Antes de la proyección de “Mi vecino Totoro”, se mostró un
cortometraje llamado “Jacinta”. Narra la historia de una anciana que borda
telas hasta que decide morir… bordando. En el proceso, se muestra la vida de
varios ancianos, lo que genera en la obvia metáfora de la vejez como un proceso
preparatorio hacia la muerte. La animación es sobria y se prescinde del diálogo
para contarlo todo con imágenes. El corto es disfrutable si se prescinde del análisis
“hipsteriano” de los símbolos visuales y los planos cinematográficos. Hay más
honestidad en un tipo que devora palomitas mientras se emociona al escuchar la
enésima explosión de una película de “Transformers”, que en un joven que dice
aprender mucho de Dziga Vertov y entender del todo “Mullholland Drive” de David
Lynch.
Hayao Miyazaki, director de "Mi vecino Totoro" |
El filme es muy bueno. Animación inteligente sin necesidad de atiborrar de melaza o personajes estúpidos a los niños. Muestra sutilmente temas como el miedo a perder a una madre, el cuidado de la naturaleza, y la superación de los miedos, prescindiendo de sucesiones de chistes referentes a la cultura pop o lenguaje de eslóganes hechos por publicistas hipócritas de las grandes empresas. Los estudios Ghibli lo bordan con paisajes animados de gran calidad. Una gran película, para recuperar los principios básicos de una película de dibujitos.

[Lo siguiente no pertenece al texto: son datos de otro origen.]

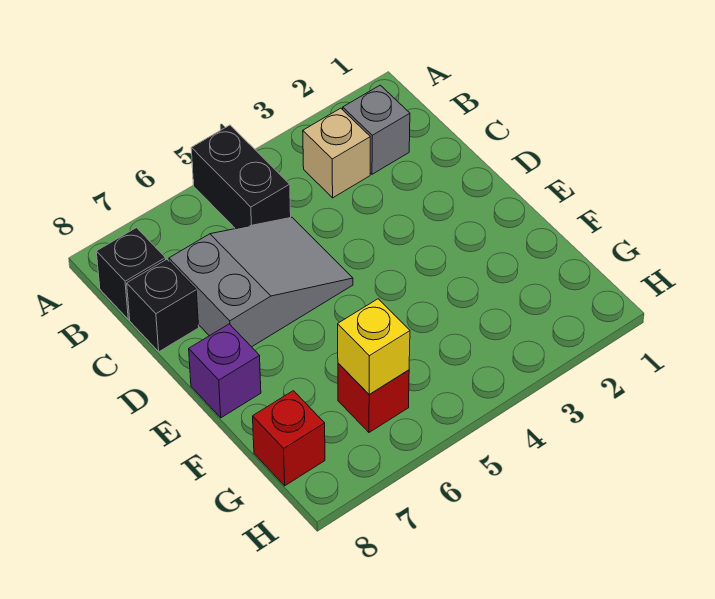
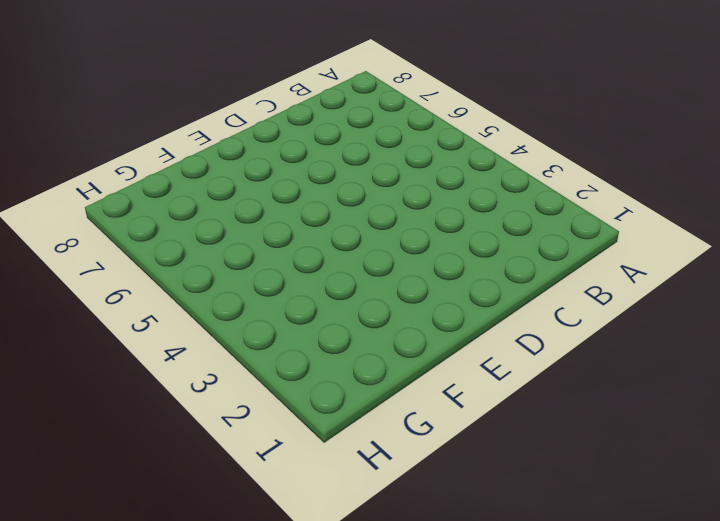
none -> black 1x2 brick [191,125,291,229]
none -> grey 1x1 brick [343,85,410,174]

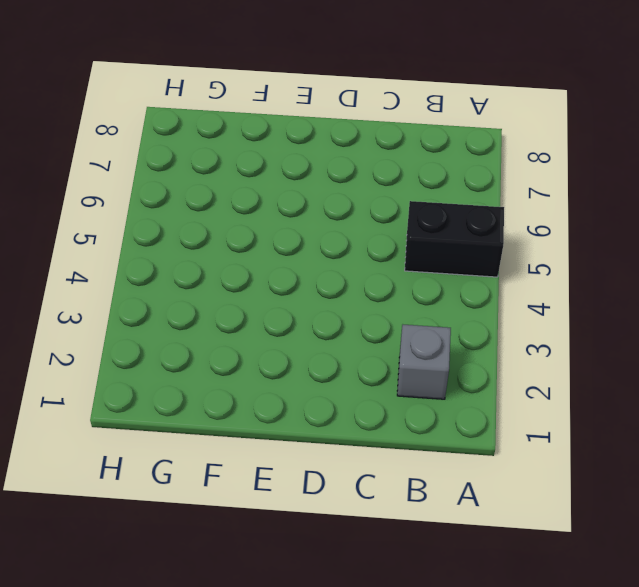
none -> tan 1x1 brick [303,108,370,198]
none -> black 1x1 brick [96,228,166,320]

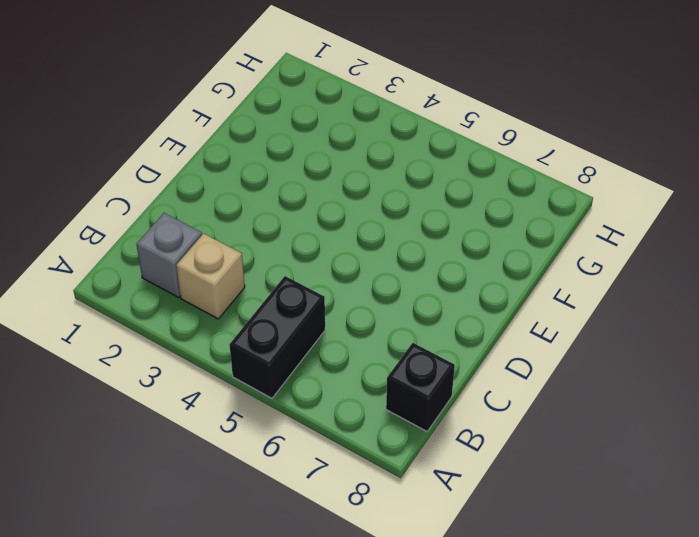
none -> grey 2x3 slope [169,217,353,347]
none -> black 1x1 brick [127,259,199,352]

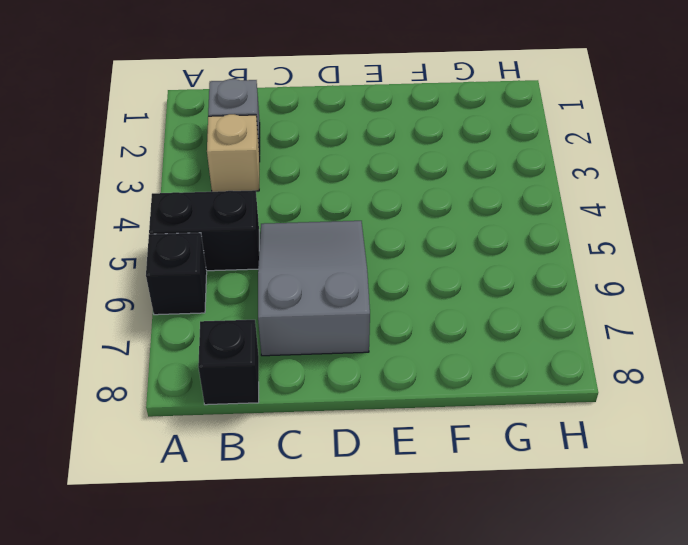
black 1x1 brick [146,233,207,315] -> black 1x1 brick moved to [127,259,199,352]
none -> purple 1x1 brick [189,324,261,418]
none -> red 1x1 brick [338,363,409,432]

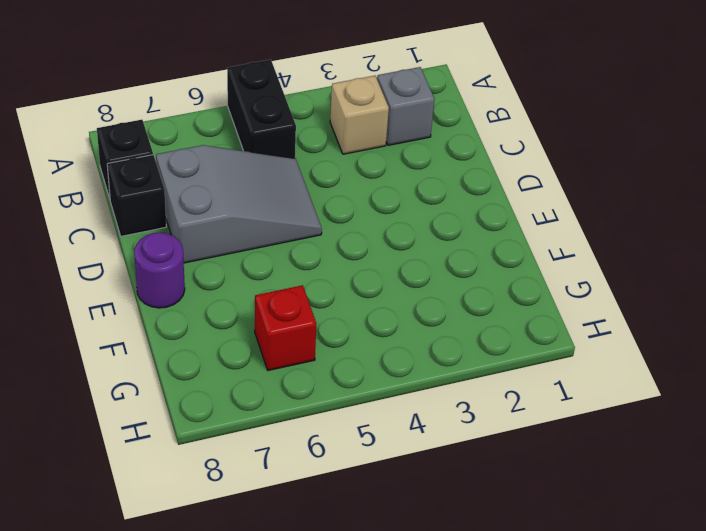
purple 1x1 round brick [134,233,185,308] -> purple 1x1 brick [189,324,261,418]
none -> red 1x1 brick [253,391,325,486]
none -> yellow 1x1 brick [338,299,410,394]

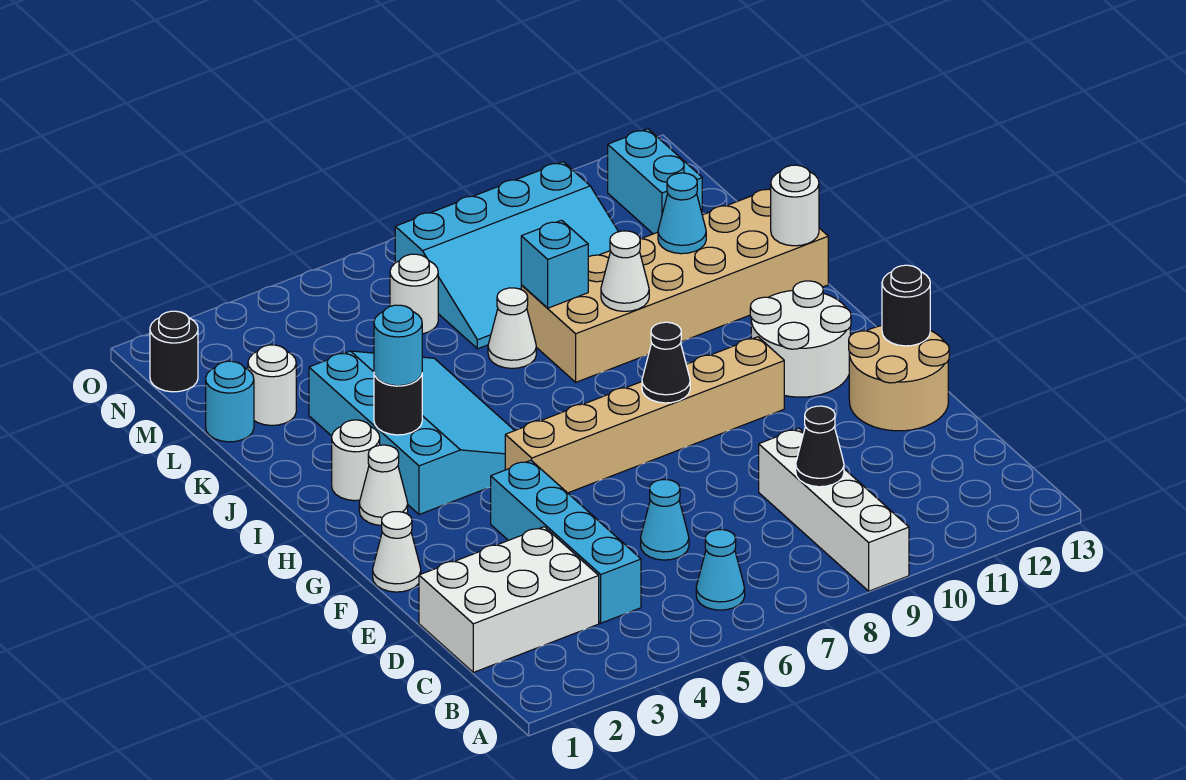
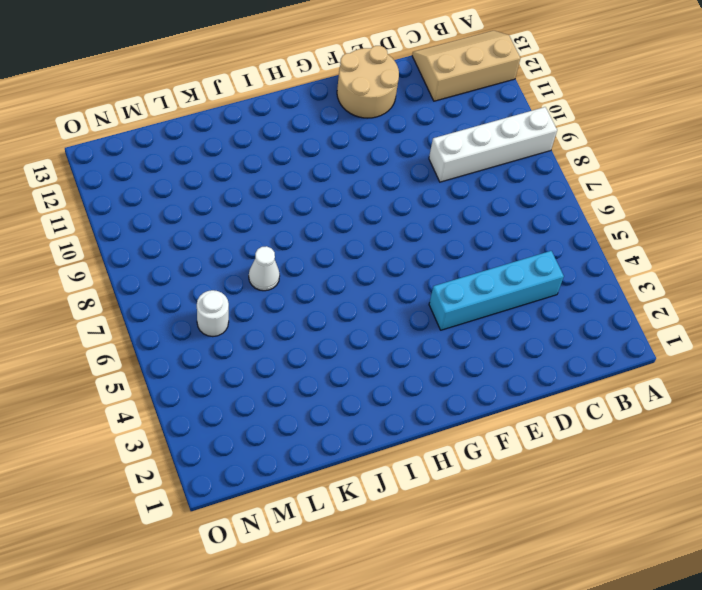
tan 2x3 slope [412,31,520,101] -> none
none -> cyan 1x1 cone [696,530,745,610]
none -> white 2x3 brick [419,527,599,672]
none -> cyan 1x1 cone [641,480,689,560]

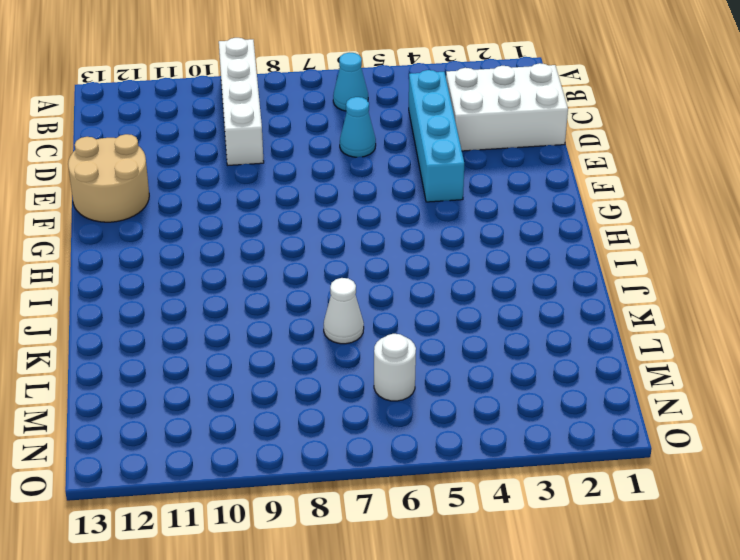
none -> white 1x1 cone [373,512,421,592]
none -> tan 1x6 brick [505,337,784,493]
none -> white 2x2 round brick [750,281,851,397]

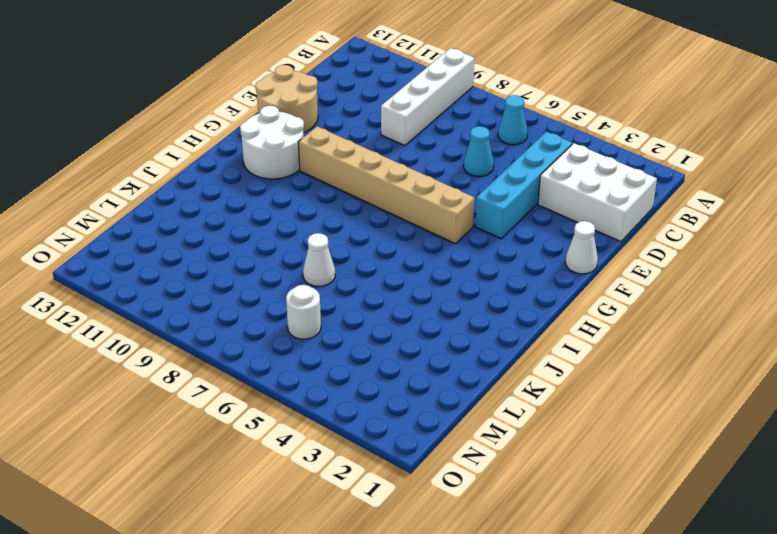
none -> white 1x1 cone [359,445,408,526]
none -> cyan 3x4 slope [309,351,515,515]
none -> white 1x1 round brick [332,420,380,501]

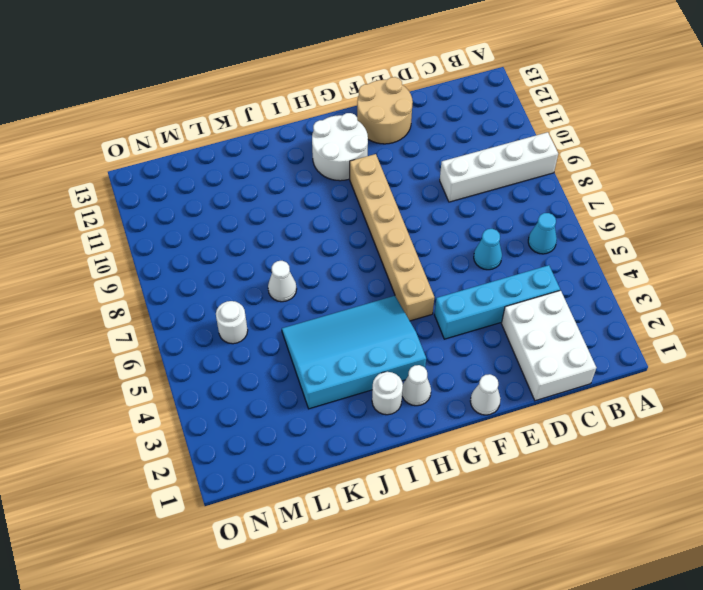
none -> tan 2x6 brick [521,189,828,382]
none -> cyan 1x1 round brick [206,361,254,442]
none -> white 1x1 round brick [248,345,296,425]

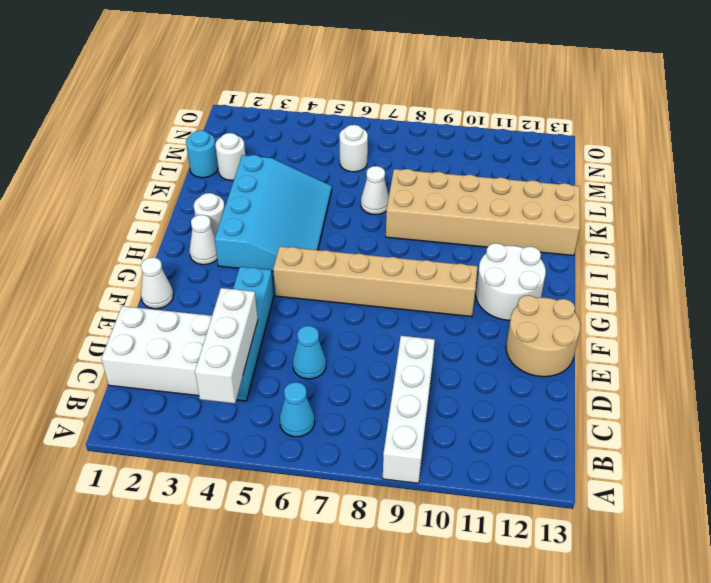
white 1x3 brick [195,288,258,404] -> none
none -> cyan 3x4 slope [395,162,618,349]
none -> cyan 1x2 brick [608,129,702,234]
none -> black 1x1 round brick [150,311,198,392]

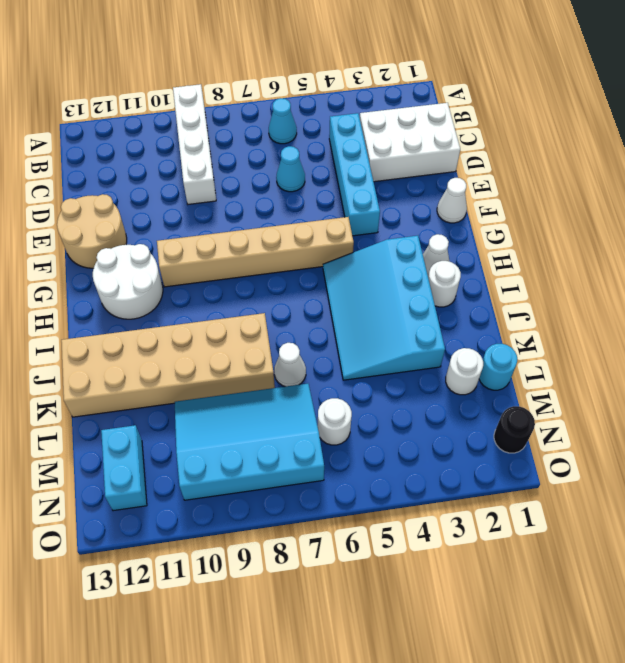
none -> black 1x1 cone [796,406,844,487]
none -> black 1x1 round brick [882,265,930,346]
none -> black 1x1 cone [642,322,690,403]

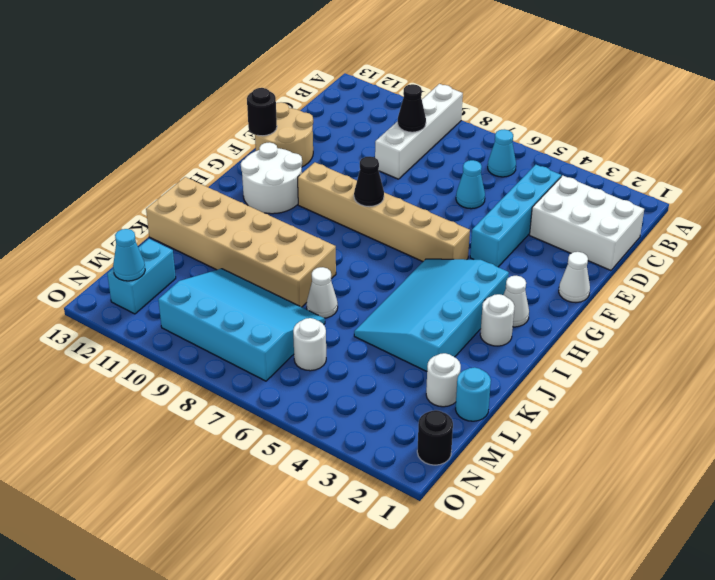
cyan 1x1 cone [113,229,145,281] -> cyan 1x1 cone moved to [658,173,706,254]
none -> black 1x1 round brick [374,374,422,435]
none -> white 1x1 cone [601,231,649,311]
none -> white 1x1 round brick [771,165,819,246]

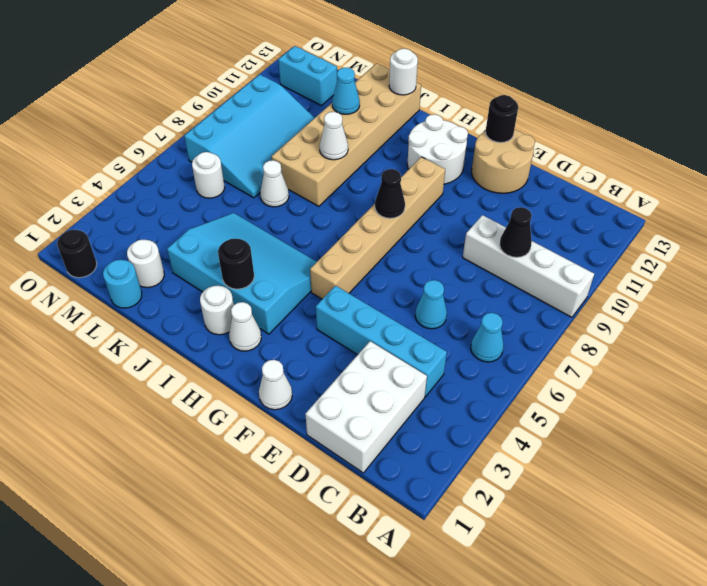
none -> cyan 1x1 brick [521,220,588,308]
none -> cyan 1x1 round brick [374,305,422,386]

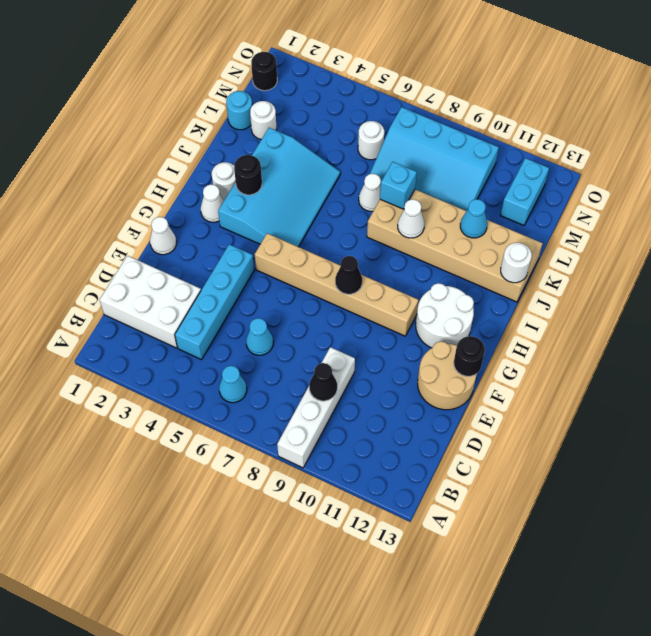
none -> cyan 1x1 round brick [374,305,422,386]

Me fui con el propósito de salir más tiempo de mi casa y de
huir de los innecesarios comentarios de la película después de la proyección,
hechas para inflar el ego de los dueños del establecimiento. A las afueras de
Rojo Café, la noche ya presentaba su apogeo, la mayoría de los hogares y
comercios estaban cerrados y silenciosos, era hora de llegar a casa.